O secretário-geral da Federação Nacional dos Professores (Fenprof) vincou, este sábado, a necessidade da defesa da Escola Pública. Mário Nogueira assinalou que os docentes «não estão a mais» no sistema de ensino.

Após o encerramento da sessão pública «Os/As Professores/as são indispensáveis», na Escola Secundária D. Pedro V, em Lisboa, Mário Nogueira disse que a Escola Pública «tem de ter qualidade» e «uma organização democrática, de forma a dar respostas a todos aqueles que têm direito a frequentá-la».

Lembrando que o Presidente da República, Cavaco Silva, também fez referência à Educação no discurso das comemorações da implantação da República, o dirigente da Fenprof referiu que se deve acentuar «a importância dos professores» no sistema de ensino.

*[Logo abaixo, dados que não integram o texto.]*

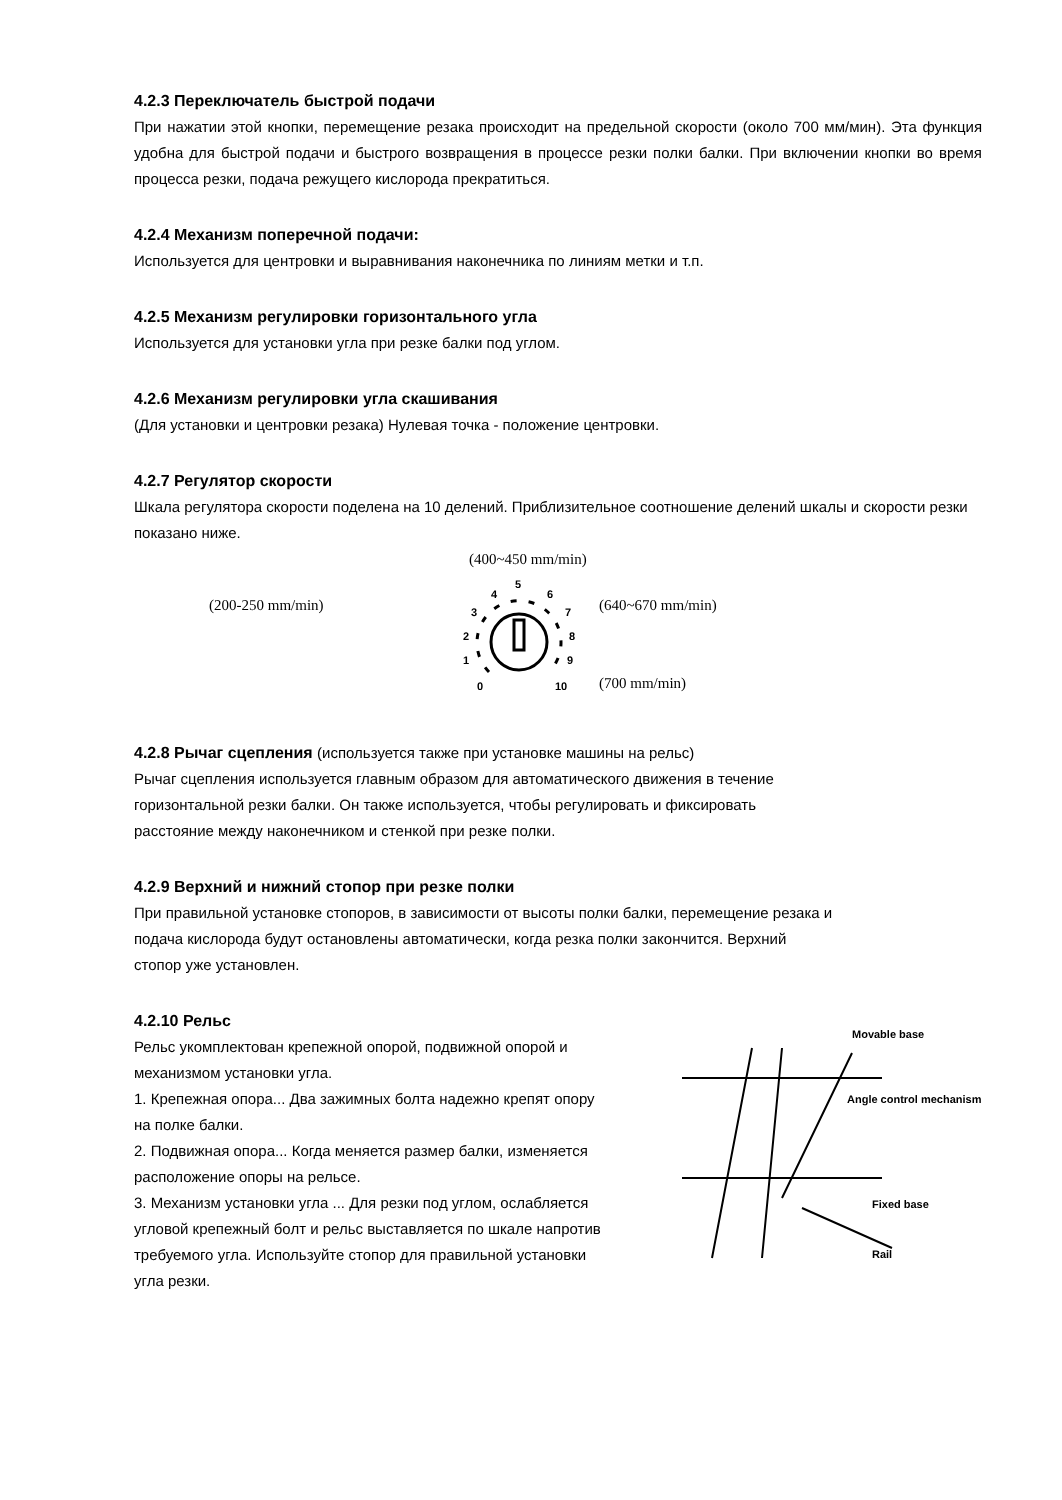4.2.3 Переключатель быстрой подачи
При нажатии этой кнопки, перемещение резака происходит на предельной скорости (около 700 мм/мин). Эта функция удобна для быстрой подачи и быстрого возвращения в процессе резки полки балки. При включении кнопки во время процесса резки, подача режущего кислорода прекратиться.
4.2.4 Механизм поперечной подачи:
Используется для центровки и выравнивания наконечника по линиям метки и т.п.
4.2.5 Механизм регулировки горизонтального угла
Используется для установки угла при резке балки под углом.
4.2.6 Механизм регулировки угла скашивания
(Для установки и центровки резака) Нулевая точка - положение центровки.
4.2.7 Регулятор скорости
Шкала регулятора скорости поделена на 10 делений. Приблизительное соотношение делений шкалы и скорости резки показано ниже.
(400~450 mm/min)
(200-250 mm/min)
0
1
2
3
4
5
6
7
8
9
10
(640~670 mm/min)
(700 mm/min)
4.2.8 Рычаг сцепления (используется также при установке машины на рельс)
Рычаг сцепления используется главным образом для автоматического движения в течение
горизонтальной резки балки. Он также используется, чтобы регулировать и фиксировать
расстояние между наконечником и стенкой при резке полки.
4.2.9 Верхний и нижний стопор при резке полки
При правильной установке стопоров, в зависимости от высоты полки балки, перемещение резака и
подача кислорода будут остановлены автоматически, когда резка полки закончится. Верхний
стопор уже установлен.
4.2.10 Рельс
Рельс укомплектован крепежной опорой, подвижной опорой и
механизмом установки угла.
1. Крепежная опора... Два зажимных болта надежно крепят опору
на полке балки.
2. Подвижная опора... Когда меняется размер балки, изменяется
расположение опоры на рельсе.
3. Механизм установки угла ... Для резки под углом, ослабляется
угловой крепежный болт и рельс выставляется по шкале напротив
требуемого угла. Используйте стопор для правильной установки
угла резки.
Movable base
Angle control mechanism
Fixed base
Rail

«Não há professores a mais no nosso país. Temos hoje milhares de professores no desemprego que são precisos às escolas. Apesar de haver uma redução de alunos na ordem dos três por cento, o desemprego entre professores é de cerca de 30 por cento. Isto demonstra bem que o problema não é menos alunos, decorre de medidas que este Governo tem vindo a tomar, desde o aumento de alunos por turma, os mega agrupamentos e as alterações de currículos», disse, citado pela Lusa.

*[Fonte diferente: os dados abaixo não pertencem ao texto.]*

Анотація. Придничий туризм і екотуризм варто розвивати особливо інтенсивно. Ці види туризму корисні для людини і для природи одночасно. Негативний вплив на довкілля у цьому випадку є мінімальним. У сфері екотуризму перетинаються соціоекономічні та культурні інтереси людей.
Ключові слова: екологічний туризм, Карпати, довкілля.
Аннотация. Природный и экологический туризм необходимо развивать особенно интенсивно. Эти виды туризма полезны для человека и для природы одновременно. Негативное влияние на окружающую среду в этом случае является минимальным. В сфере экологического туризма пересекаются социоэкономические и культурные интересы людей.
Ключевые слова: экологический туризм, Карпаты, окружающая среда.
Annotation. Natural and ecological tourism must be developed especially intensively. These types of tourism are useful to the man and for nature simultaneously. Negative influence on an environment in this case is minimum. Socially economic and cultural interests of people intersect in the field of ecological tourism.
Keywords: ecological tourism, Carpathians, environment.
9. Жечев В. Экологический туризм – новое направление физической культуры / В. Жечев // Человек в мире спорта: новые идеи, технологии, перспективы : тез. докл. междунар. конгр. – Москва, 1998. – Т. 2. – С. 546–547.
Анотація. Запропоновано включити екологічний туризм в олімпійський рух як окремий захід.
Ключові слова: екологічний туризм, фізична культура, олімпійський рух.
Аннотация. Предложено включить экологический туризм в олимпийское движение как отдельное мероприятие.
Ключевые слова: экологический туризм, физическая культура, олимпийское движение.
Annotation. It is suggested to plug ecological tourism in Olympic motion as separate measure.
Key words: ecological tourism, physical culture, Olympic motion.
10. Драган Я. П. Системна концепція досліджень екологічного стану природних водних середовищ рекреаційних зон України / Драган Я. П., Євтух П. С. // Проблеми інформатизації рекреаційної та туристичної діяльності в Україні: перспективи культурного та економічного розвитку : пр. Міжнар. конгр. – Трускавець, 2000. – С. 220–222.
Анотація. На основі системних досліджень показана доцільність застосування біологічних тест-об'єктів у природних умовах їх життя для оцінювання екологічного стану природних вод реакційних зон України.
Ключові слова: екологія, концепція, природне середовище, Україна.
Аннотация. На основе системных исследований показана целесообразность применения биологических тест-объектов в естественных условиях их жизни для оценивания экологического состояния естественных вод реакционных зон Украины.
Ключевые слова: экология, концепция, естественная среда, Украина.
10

No entender de Mário Nogueira, as políticas do Governo na Educação, que «têm a ver com incompetência e com uma intenção de denegrir a escola democrática», visam «deliberadamente tirar professores às escolas» e provocar desemprego.

O secretário-geral da Fenprof manifestou ainda «uma preocupação enormíssima» pelos cortes no orçamento para a Educação, que «andam na ordem dos 3,7 por cento do Produto Interno Bruto (PIB)» e que, em 2014, «serão maiores».

A Fenprof assinalou o Dia Mundial do Professor com uma sessão pública que contou com intervenções de Ana Maria Bettencourt, ex-presidente do Conselho Nacional de Educação, defensora da Escola Pública, e de Michelle Domingos, professora atualmente desempregada.

No decorrer da sessão pública, a Fenprof e a SECRE atribuíram a Ana Cristina Silva, autora da obra «O Rei do Monte Brasil», o Prémio de Novela e Romance Urbano Tavares Rodrigues. No valor de 7.500 euros, o galardão pretende distinguir obras literárias, de poesia ou ficção narrativa, de professores no ativo ou aposentados, de qualquer grau da educação e do ensino.